## Lens distortion parameter data
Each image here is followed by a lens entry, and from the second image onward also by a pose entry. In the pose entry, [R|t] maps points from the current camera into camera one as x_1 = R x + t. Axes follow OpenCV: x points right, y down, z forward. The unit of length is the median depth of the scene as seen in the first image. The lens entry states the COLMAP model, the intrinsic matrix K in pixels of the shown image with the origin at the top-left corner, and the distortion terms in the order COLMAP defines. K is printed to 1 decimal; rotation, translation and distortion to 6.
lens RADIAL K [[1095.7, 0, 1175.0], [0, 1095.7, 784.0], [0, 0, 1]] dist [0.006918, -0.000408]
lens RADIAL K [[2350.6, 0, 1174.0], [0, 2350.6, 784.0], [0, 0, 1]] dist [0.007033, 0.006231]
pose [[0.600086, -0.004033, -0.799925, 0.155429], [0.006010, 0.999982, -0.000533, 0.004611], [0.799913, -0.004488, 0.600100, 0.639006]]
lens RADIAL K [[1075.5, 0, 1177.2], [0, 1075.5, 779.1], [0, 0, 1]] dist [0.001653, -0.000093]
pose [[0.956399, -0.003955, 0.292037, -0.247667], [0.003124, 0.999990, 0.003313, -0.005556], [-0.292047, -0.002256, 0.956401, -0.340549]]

## ACTION ITEM
Retype the data without changes from its first line through the line containing "dist [0.007033, 0.006231]", including both of those lines.

## ANSWER SPACE
Each image here is followed by a lens entry, and from the second image onward also by a pose entry. In the pose entry, [R|t] maps points from the current camera into camera one as x_1 = R x + t. Axes follow OpenCV: x points right, y down, z forward. The unit of length is the median depth of the scene as seen in the first image. The lens entry states the COLMAP model, the intrinsic matrix K in pixels of the shown image with the origin at the top-left corner, and the distortion terms in the order COLMAP defines. K is printed to 1 decimal; rotation, translation and distortion to 6.
lens RADIAL K [[1095.7, 0, 1175.0], [0, 1095.7, 784.0], [0, 0, 1]] dist [0.006918, -0.000408]
lens RADIAL K [[2350.6, 0, 1174.0], [0, 2350.6, 784.0], [0, 0, 1]] dist [0.007033, 0.006231]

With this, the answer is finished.